I am roughly halfway through my MPA career. I started on July 14, 2014 with Financial Accounting and Introduction to Taxation and will finish August 17, 2015 with Social/Ethical Responsibility of Business and Financial Accounting Standards and Analysis II (Advanced). At this midpoint, I would like to reflect back on some highlights and look forward to some plans.
1. I have met numerous incredible people through this program including professors, the MPA staff, and my classmates. I am constantly learning from and inspired by these individuals and believe that I have formed connections and friendships that will far outlast this year. I am thankful to each and every one of you. This experience is life changing because of you.
2. A few weeks ago, I went to Houston for the day to see Maria Bamford at the Come and Take It Comedy Festival. This was my first time visiting the city and I had a great time eating at Mala Sichuan Bistro, exploring District 1 of the Houston Museum District, and of course seeing Maria Bamford perform–one of my favorite comedians. I look forward to going back to visit my Houston-bound classmates (see highlight #1) and exploring the city further.
3. Back in November I went to the East Austin Studio Tour (which I had mentioned looking forward to in a previous post). I only saw a small portion of the studios participating and enjoyed seeing the vast array of artistic talent in Austin. This is definitely an annual event not to be missed.
4. When a friend from college came to visit, we treated ourselves to a meal at Qui. Qui is the brainchild of Paul Qui, an ubiquitous Austin restauranteur known for the food truck chain East Side King. Qui studied at Le Cordon Bleu, trained at Uchi and Uchiko, and won Top Chef season 9. This was the most fantastic meal I have experienced in Austin hands down due to the atmosphere, service, and of course food. The taste of yellowtail seared table side on binchotan with midorizu and flowers still lingers.

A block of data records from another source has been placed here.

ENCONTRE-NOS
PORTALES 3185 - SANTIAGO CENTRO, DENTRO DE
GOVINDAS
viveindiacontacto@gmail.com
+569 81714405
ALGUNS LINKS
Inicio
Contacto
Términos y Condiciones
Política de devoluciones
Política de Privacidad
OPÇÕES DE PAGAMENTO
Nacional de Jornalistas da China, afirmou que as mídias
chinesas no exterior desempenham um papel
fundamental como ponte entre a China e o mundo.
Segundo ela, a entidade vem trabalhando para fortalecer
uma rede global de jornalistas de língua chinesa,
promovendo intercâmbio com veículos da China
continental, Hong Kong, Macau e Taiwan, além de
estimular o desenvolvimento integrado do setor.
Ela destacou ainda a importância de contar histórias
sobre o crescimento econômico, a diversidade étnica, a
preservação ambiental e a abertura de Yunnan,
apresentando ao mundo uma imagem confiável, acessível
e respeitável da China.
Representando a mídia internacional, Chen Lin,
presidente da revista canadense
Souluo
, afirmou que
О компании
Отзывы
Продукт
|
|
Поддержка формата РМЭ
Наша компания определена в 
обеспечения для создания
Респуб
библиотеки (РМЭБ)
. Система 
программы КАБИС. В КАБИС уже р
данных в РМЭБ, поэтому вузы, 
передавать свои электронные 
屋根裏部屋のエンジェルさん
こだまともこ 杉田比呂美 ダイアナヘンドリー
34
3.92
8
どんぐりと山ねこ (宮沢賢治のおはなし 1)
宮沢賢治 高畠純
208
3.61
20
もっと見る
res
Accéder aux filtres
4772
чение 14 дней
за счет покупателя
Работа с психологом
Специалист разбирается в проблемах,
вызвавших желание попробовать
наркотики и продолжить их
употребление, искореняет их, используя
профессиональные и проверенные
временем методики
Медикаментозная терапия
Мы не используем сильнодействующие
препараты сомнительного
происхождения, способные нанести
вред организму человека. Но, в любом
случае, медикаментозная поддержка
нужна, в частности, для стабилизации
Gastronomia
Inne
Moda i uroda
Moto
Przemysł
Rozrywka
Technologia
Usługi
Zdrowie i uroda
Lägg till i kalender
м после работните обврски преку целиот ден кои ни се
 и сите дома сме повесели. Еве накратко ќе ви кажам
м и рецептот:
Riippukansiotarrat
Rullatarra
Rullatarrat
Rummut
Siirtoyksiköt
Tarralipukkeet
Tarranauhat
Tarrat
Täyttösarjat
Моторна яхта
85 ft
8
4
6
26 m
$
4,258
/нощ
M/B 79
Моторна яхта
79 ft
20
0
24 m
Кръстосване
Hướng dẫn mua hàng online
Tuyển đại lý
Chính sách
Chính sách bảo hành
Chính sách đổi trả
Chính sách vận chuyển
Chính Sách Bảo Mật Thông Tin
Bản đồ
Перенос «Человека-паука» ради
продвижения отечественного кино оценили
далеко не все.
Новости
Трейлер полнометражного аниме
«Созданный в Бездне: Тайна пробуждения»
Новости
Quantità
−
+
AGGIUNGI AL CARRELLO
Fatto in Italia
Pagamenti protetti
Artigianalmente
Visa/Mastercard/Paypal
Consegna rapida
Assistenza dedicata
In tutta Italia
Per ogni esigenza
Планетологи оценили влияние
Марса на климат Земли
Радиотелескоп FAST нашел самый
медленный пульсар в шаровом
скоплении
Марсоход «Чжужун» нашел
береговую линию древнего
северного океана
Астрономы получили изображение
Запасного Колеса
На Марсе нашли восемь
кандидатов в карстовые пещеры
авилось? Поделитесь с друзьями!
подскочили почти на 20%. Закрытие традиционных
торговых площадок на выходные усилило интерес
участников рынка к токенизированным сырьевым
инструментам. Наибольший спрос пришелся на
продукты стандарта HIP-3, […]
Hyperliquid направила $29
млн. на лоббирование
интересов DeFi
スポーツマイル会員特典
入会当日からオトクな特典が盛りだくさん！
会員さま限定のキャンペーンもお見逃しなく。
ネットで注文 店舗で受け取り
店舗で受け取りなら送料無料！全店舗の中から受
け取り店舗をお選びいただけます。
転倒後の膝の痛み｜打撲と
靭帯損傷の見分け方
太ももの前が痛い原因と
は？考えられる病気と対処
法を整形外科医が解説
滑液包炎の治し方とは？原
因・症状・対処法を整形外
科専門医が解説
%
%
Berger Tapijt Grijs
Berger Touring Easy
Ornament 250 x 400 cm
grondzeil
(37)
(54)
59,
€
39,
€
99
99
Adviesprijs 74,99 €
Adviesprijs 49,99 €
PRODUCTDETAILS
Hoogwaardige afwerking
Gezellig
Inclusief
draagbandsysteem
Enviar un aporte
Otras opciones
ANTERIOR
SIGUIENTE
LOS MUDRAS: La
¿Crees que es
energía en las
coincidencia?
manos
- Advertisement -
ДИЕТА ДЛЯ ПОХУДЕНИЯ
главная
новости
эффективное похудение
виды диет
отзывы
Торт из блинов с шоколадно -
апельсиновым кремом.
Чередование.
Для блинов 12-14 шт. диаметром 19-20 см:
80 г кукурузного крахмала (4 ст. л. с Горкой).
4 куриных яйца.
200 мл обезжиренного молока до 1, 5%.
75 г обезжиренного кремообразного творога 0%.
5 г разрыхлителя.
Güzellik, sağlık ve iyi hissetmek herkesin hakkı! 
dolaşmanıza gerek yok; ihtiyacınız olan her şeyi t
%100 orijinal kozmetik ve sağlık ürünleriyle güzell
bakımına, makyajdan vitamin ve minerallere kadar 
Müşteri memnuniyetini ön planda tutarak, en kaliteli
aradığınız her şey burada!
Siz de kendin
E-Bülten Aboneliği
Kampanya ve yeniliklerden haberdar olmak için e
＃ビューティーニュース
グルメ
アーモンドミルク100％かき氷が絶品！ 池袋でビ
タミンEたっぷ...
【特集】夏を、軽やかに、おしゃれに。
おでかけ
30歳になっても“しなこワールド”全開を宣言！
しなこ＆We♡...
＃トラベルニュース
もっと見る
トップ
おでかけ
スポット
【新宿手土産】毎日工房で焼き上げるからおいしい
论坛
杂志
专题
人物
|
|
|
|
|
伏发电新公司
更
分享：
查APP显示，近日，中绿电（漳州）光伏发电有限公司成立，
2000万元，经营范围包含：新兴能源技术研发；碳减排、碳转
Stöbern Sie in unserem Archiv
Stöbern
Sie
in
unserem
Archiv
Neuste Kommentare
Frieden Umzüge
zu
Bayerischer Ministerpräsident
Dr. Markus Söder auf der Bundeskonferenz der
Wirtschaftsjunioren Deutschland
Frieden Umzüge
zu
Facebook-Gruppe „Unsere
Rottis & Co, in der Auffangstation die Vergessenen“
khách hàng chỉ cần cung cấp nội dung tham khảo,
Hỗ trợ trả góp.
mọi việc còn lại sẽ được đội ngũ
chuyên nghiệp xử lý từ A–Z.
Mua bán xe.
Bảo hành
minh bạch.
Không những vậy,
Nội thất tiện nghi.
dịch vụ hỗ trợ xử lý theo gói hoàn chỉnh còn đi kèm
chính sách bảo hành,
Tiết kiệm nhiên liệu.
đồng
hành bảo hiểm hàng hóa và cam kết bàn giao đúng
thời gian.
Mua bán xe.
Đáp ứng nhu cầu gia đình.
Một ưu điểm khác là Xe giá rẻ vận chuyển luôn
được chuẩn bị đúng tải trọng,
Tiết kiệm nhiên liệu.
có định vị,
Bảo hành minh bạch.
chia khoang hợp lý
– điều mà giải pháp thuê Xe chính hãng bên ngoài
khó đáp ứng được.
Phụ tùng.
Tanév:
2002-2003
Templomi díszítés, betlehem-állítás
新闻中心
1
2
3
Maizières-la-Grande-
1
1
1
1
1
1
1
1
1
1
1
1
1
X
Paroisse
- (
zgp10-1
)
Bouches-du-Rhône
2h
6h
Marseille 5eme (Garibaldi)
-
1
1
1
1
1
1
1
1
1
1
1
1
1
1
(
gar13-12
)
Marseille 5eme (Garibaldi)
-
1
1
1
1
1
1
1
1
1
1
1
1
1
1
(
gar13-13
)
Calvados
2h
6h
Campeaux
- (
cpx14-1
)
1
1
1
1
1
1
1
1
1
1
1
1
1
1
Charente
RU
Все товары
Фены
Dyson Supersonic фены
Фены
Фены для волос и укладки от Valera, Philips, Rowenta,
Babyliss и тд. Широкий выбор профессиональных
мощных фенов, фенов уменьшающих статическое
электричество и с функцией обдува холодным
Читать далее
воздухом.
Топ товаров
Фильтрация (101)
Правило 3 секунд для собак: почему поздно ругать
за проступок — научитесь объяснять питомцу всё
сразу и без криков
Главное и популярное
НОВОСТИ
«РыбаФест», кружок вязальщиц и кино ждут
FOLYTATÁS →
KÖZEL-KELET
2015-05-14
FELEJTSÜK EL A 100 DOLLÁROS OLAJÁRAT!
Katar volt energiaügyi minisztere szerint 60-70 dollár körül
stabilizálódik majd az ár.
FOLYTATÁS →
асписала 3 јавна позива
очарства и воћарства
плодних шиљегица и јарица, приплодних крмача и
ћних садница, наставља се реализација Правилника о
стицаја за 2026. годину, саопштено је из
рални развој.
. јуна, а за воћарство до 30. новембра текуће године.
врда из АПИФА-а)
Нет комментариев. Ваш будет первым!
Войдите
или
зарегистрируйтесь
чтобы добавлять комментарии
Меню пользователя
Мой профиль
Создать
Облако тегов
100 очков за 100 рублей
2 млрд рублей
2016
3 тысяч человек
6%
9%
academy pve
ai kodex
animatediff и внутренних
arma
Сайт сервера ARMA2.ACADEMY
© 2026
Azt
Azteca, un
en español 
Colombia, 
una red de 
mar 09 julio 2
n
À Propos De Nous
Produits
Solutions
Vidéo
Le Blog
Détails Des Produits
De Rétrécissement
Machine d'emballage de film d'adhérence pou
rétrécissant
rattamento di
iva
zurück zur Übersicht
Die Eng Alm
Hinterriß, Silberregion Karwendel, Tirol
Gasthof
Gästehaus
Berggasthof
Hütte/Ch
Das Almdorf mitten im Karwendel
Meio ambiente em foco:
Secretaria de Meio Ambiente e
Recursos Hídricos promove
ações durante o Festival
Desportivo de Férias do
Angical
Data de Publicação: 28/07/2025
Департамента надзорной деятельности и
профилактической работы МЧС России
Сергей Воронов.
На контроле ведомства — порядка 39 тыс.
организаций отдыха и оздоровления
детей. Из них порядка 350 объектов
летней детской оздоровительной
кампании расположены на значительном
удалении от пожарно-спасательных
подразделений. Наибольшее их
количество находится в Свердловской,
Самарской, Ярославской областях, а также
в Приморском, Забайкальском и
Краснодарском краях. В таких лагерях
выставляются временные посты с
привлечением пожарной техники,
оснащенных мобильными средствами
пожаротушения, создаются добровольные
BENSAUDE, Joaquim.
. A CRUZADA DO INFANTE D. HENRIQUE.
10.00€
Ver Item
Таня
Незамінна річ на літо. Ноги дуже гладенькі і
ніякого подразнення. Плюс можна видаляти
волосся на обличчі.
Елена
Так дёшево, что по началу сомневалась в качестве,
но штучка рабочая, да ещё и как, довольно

5. I kept hearing about Franklin Barbecue and the hours long line required to get in most days. As soon as finals were over, I decided to check it out for myself. Most people encouraged me to get the fatty brisket and I kept refusing, “No, I don’t really like brisket. And I certainly don’t like fatty meat.” When I got up to the counter after about four hours of waiting and a staff member offered me a sample of fatty brisket unprompted, I bit the bullet. And then I ordered a sandwich with fatty brisket and never looked back.